Autoantibodies: A Marker for Scleroderma Progression?


Autoantibodies to an estrogen receptor may represent promising markers for scleroderma progression, according to an Italian study.

Giovannetti A, Maselli A, Colasanti T, et al. 2013 Autoantibodies to Estrogen Receptor α in Systemic Sclerosis (SSc) as Pathogenetic Determinants and Markers of Progression, PLoS One; (2013) doi: 10.1371/journal.pone.0074332. First published online: September 18, 2013 (open access).

Autoantibodies to estrogen receptor α (anti-ERα) may trigger immune responses in systemic sclerosis (SSc), serving as a potential marker of scleroderma progression, Italian researchers say.

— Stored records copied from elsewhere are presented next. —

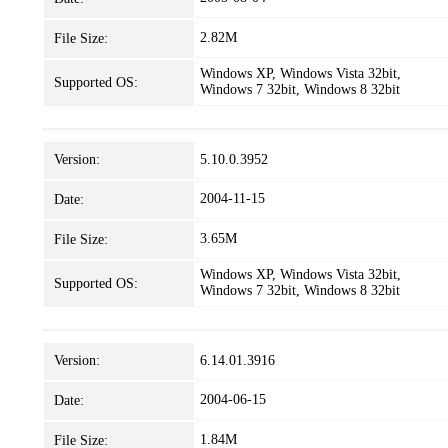
2.82M
File Size:
Windows XP, Windows Vista 32bit,
Supported OS:
Windows 7 32bit, Windows 8 32bit
Version:
5.10.0.3952
2004-11-15
Date:
3.65M
File Size:
Windows XP, Windows Vista 32bit,
Supported OS:
Windows 7 32bit, Windows 8 32bit
Version:
6.14.01.3916
2004-06-15
Date:
1.84M
File Size: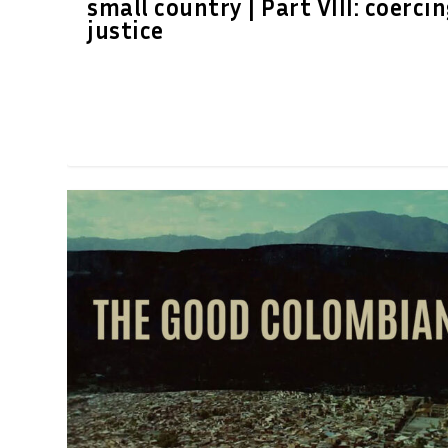
small country | Part VIII: coerci
justice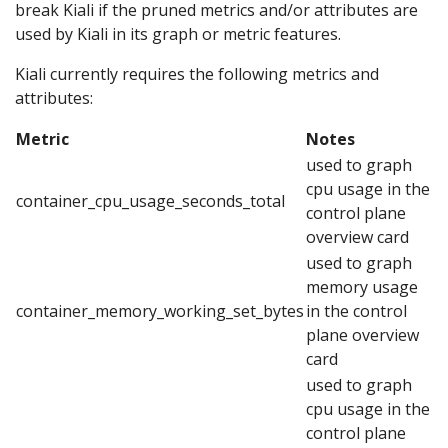
break Kiali if the pruned metrics and/or attributes are
used by Kiali in its graph or metric features.
Kiali currently requires the following metrics and
attributes:
Metric
Notes
used to graph
cpu usage in the
container_cpu_usage_seconds_total
control plane
overview card
used to graph
memory usage
container_memory_working_set_bytes
in the control
plane overview
card
used to graph
cpu usage in the
control plane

The study of anti-ERα antibodies in 71 consecutive SSc patients reveals serum immunoreactivity in 42% of the group (n=30) - but none among 90 matched healthy serum donor controls - plus a significant association between anti-ERα antibody values and key clinical parameters of disease activity and severity.

Among the SSc patients - predominantly women in their mid-50s with a median disease duration of 8 years - anti-ERα antibodies are twice as prevalent in those with a higher European Scleroderma Study Group (EScSG) activity index, compared with anti-ERα- negative patients. 

The study also finds anti-ERα serum antibodies are associated with diffuse SSc, anti-topoisomerase I antibodies (anti-Scl70 antibodies), and late capillaroscopic pattern in the disease.

Additionally, anti-ERα antibody positivity may be linked to greater susceptibility to apoptosis among T cells, leading to an autoantigen overload that initiates or perpetuates an autoimmune response and autoantibody-mediated tissue damage in diseases such as SSc, the researchers write.

Finally, the authors note that apoptotic T cells can trigger release of certain cytokines that play a key role in the pathogenesis of SSc.